Section 1: The Two Iterator Designs

/// An iterator over lines in a particular slice of bytes.
///
/// Line terminators are considered part of the line they terminate. All lines
/// yielded by the iterator are guaranteed to be non-empty.
///
/// `'b` refers to the lifetime of the underlying bytes.
#[derive(Debug)]
pub struct LineIter<'b> {
    bytes: &'b [u8],       // Borrows the slice - limits what caller can do
    stepper: LineStep,      // Delegates to LineStep for actual logic
}

impl<'b> Iterator for LineIter<'b> {
    type Item = &'b [u8];

    fn next(&mut self) -> Option<&'b [u8]> {
        // Converts Match ranges back to actual slices
        self.stepper.next_match(self.bytes).map(|m| &self.bytes[m])
    }
}

/// An explicit iterator over lines in a particular slice of bytes.
///
/// This iterator avoids borrowing the bytes themselves, and instead requires
/// callers to explicitly provide the bytes when moving through the iterator.
#[derive(Debug)]
pub struct LineStep {
    line_term: u8,    // Single byte terminator for fast searching
    pos: usize,       // Current position in iteration
    end: usize,       // Boundary - won't iterate past this
}

impl LineStep {
    /// Create a new line iterator over the given range of bytes.
    /// Callers must provide the actual bytes for each call to `next`.
    pub fn new(line_term: u8, start: usize, end: usize) -> LineStep {
        LineStep { line_term, pos: start, end }
    }

    /// Return the start and end position of the next line.
    /// The caller must pass exactly the same slice of bytes for each call.
    pub fn next(&mut self, bytes: &[u8]) -> Option<(usize, usize)> {
        self.next_impl(bytes)
    }
}

LineIter provides standard iterator ergonomics but holds a borrow.
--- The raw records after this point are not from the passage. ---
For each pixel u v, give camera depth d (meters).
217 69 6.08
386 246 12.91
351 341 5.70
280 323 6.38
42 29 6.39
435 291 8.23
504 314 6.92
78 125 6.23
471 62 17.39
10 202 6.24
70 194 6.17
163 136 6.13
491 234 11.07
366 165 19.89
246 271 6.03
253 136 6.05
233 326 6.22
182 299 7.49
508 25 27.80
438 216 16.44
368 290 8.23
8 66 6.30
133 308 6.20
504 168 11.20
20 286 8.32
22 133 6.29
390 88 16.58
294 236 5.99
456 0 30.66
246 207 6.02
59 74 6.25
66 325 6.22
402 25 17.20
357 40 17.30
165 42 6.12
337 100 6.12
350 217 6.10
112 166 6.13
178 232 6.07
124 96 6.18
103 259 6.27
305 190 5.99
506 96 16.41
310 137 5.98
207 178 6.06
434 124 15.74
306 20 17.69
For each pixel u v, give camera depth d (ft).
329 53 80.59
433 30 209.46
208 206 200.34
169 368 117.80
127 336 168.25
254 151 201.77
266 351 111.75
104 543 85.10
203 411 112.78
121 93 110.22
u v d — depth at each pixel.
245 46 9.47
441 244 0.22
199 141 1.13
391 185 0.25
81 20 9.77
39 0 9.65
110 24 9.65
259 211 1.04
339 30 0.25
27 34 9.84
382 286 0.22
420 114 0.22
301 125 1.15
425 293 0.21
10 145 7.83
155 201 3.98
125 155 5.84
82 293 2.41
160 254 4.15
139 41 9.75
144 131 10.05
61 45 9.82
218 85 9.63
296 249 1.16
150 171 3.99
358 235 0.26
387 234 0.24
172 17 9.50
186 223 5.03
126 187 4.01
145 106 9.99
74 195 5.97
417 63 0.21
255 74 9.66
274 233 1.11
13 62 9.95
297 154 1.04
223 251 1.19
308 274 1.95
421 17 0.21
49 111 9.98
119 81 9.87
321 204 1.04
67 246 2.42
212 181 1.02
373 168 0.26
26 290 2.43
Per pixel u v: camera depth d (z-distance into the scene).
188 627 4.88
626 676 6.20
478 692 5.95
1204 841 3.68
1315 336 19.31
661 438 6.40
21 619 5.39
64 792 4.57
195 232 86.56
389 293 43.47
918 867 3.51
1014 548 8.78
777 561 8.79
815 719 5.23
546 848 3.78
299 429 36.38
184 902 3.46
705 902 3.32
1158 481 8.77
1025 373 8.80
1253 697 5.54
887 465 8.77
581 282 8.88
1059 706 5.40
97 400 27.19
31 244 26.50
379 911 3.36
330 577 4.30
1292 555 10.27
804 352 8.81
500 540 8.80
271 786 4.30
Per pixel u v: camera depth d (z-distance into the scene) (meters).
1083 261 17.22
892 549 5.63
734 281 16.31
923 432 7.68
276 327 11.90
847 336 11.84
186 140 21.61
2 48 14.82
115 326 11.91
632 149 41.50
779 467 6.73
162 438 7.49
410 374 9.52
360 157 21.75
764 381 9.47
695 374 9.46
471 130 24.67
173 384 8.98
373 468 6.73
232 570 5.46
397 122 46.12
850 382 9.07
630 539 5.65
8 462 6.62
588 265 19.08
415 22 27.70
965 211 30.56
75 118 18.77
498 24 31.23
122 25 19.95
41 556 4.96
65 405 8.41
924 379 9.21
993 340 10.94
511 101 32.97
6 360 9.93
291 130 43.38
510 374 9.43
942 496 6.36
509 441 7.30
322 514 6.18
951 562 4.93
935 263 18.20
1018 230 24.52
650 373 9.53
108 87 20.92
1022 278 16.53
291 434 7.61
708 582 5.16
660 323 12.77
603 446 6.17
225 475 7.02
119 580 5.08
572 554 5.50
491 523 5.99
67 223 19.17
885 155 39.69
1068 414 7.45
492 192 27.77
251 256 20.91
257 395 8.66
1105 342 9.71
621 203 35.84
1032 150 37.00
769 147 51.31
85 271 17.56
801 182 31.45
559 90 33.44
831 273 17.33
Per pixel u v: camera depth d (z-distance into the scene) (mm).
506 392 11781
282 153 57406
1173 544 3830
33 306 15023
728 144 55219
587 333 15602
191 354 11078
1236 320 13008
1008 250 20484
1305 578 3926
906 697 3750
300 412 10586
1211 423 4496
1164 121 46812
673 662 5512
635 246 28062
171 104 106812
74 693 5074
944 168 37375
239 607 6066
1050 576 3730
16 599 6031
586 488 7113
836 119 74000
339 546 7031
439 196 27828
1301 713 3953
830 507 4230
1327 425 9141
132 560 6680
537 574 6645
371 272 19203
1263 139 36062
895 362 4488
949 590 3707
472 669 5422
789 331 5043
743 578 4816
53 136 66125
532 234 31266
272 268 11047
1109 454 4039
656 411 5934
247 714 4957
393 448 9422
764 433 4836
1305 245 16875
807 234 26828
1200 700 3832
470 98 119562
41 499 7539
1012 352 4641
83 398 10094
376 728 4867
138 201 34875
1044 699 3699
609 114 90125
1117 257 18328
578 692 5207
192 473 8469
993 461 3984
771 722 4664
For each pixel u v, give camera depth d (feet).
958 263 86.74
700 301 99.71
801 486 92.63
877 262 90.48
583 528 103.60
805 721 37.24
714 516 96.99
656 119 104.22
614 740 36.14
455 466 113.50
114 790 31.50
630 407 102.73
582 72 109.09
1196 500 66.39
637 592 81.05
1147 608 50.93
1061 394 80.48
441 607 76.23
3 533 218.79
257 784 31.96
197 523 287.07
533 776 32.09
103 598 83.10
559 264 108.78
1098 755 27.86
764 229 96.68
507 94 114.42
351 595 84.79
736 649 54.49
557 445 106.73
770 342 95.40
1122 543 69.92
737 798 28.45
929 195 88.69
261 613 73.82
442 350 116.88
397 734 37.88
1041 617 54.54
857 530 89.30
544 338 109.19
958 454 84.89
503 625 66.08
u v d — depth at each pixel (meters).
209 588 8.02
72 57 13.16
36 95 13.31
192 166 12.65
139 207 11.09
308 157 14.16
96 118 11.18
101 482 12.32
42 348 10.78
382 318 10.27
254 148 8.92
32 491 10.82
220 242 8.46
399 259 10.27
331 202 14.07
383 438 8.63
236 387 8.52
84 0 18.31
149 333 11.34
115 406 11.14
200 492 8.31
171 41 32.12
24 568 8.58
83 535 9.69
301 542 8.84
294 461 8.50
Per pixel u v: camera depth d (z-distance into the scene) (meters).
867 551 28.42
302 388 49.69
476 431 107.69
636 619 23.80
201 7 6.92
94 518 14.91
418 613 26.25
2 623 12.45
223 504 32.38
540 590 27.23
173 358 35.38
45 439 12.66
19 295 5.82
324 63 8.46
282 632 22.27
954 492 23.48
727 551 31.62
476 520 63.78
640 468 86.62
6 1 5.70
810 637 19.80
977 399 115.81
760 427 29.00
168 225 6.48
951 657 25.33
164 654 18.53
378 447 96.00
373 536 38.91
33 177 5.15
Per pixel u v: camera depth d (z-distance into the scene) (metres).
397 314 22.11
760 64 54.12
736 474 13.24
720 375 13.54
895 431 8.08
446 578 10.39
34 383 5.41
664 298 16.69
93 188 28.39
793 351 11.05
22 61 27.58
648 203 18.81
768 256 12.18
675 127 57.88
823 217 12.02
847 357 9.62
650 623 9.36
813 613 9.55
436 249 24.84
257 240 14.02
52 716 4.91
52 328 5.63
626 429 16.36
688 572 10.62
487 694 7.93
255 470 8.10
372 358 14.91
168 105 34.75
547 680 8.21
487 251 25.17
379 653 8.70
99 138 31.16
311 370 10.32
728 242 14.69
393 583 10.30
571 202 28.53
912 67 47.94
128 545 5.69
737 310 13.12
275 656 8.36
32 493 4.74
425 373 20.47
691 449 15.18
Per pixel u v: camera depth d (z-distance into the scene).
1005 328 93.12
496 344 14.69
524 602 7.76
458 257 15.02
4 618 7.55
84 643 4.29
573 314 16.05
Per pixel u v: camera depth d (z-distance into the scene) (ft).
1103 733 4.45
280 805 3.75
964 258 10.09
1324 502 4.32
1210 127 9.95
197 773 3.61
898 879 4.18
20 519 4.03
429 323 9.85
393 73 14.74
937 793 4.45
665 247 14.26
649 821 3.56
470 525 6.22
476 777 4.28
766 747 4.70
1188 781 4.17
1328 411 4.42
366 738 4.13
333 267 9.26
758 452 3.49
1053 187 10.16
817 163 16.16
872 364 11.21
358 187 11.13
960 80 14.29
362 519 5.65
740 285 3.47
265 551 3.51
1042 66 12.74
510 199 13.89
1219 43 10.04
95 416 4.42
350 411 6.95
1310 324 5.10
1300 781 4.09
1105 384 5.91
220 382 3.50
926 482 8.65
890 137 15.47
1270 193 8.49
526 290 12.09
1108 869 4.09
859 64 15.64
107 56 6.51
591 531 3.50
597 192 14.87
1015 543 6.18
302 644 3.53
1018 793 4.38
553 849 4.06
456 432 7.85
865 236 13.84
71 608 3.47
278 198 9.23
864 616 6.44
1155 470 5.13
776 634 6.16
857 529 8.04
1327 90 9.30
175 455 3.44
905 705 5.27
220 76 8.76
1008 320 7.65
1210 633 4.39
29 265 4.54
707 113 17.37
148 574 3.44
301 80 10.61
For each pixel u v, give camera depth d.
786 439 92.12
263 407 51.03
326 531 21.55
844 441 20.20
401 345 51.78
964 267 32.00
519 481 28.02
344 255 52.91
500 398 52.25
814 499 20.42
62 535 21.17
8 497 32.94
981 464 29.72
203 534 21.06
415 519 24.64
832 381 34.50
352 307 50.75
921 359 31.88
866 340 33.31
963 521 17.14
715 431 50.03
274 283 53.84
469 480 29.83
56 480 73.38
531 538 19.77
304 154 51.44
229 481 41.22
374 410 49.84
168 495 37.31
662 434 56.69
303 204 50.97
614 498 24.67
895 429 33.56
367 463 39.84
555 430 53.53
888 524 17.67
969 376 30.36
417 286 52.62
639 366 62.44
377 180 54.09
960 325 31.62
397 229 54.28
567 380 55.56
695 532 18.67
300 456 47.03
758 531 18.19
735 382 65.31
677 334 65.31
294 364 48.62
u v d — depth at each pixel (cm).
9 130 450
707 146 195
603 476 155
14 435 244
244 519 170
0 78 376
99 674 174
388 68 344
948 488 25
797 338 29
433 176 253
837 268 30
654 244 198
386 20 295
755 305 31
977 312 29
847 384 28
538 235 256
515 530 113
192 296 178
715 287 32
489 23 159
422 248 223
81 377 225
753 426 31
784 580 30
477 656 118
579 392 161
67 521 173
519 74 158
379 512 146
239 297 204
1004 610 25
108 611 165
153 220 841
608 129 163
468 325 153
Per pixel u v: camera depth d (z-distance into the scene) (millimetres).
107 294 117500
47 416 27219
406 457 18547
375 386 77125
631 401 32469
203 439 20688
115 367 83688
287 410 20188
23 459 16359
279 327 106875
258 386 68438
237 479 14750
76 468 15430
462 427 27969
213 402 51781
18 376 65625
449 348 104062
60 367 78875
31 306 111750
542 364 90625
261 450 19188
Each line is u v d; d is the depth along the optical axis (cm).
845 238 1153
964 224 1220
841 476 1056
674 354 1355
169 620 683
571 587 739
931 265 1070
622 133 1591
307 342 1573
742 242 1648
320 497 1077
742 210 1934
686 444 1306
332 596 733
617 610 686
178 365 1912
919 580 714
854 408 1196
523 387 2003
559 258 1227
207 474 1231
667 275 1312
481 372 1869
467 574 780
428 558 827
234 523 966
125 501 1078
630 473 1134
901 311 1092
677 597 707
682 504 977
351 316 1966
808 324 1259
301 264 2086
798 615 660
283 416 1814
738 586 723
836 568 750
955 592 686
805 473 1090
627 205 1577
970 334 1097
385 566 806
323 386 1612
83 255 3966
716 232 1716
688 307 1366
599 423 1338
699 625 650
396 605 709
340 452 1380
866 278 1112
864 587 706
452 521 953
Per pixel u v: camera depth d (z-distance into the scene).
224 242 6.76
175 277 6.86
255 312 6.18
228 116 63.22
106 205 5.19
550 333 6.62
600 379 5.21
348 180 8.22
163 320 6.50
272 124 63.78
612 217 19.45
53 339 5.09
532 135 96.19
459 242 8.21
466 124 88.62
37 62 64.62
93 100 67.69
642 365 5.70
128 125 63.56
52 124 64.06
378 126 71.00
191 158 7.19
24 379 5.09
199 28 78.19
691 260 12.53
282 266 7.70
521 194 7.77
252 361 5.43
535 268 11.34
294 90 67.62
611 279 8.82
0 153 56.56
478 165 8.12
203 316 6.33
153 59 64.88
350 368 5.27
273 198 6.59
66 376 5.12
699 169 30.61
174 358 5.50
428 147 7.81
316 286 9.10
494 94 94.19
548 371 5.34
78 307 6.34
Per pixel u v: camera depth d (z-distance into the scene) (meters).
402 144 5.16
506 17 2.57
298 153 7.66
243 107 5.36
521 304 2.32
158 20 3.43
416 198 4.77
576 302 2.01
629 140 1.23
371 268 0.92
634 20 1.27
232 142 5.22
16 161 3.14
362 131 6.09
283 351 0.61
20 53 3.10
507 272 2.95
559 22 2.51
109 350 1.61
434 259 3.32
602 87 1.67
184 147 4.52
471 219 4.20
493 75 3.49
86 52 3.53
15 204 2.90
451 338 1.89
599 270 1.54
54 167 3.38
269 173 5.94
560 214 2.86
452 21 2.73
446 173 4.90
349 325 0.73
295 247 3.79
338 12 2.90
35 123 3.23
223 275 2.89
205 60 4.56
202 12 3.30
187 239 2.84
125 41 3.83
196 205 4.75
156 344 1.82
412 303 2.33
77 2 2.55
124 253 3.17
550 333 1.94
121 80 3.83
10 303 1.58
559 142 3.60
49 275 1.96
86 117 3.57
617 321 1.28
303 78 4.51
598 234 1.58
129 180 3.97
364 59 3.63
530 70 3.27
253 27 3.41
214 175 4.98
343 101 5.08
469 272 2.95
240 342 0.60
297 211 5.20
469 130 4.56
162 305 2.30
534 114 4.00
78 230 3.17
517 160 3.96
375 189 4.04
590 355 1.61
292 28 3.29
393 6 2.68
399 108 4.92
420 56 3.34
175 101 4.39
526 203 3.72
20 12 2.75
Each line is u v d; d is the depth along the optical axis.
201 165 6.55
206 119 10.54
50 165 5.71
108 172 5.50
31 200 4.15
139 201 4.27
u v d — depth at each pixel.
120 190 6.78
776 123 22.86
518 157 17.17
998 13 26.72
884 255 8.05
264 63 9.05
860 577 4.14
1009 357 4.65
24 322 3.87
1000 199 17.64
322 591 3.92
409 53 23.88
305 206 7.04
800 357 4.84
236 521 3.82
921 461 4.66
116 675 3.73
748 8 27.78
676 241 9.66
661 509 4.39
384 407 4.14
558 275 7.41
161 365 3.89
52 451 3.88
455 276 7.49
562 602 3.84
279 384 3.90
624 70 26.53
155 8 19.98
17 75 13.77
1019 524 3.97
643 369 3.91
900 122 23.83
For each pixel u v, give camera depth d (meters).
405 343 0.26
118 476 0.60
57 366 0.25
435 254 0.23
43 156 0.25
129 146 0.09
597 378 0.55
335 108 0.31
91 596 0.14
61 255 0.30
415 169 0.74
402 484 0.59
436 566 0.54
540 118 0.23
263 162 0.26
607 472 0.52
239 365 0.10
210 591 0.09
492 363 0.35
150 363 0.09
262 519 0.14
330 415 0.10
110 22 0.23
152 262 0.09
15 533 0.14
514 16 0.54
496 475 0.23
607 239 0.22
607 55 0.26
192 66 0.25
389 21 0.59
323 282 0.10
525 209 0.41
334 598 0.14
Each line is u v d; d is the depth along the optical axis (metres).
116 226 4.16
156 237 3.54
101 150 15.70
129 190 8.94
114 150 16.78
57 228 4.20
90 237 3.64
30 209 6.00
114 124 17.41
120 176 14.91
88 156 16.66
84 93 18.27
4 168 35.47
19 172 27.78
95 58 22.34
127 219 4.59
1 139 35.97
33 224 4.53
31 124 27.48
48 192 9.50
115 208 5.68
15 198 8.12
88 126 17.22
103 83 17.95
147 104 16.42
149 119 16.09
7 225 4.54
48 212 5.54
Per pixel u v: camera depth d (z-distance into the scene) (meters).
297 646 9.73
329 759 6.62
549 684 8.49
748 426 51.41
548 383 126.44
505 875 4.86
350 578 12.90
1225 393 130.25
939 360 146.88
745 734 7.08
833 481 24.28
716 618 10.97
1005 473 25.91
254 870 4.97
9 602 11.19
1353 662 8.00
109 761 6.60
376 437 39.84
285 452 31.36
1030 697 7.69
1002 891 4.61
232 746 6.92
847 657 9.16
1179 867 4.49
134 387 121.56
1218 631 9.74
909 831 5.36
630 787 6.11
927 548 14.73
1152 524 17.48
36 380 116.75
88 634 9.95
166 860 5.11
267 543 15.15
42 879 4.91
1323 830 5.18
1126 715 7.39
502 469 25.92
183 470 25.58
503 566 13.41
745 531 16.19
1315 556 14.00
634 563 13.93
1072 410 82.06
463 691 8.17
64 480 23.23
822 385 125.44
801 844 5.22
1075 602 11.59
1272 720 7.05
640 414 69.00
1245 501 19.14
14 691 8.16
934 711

LineStep stores only position state, allowing callers to manage buffer lifetime independently—essential for complex buffer refilling scenarios.


Section 2: The Line Terminator Philosophy

use {
    bstr::ByteSlice,
    grep_matcher::{LineTerminator, Match},
};

// LineStep uses a single u8 for the terminator
pub struct LineStep {
    line_term: u8,    // Just '\n', not the full "\r\n" sequence
    pos: usize,
    end: usize,
}

// But without_terminator accepts the full LineTerminator type
pub(crate) fn without_terminator(
    bytes: &[u8],
    line_term: LineTerminator,  // Full type from grep_matcher
) -> &[u8] {
    let line_term = line_term.as_bytes();  // Could be b"\n" or b"\r\n"
    // ... stripping logic
}

Single-byte search is faster than multi-byte sequence matching. Finding \n locates line boundaries regardless of whether the actual terminator is \n or \r\n. The full LineTerminator type is only needed when stripping terminators from display output.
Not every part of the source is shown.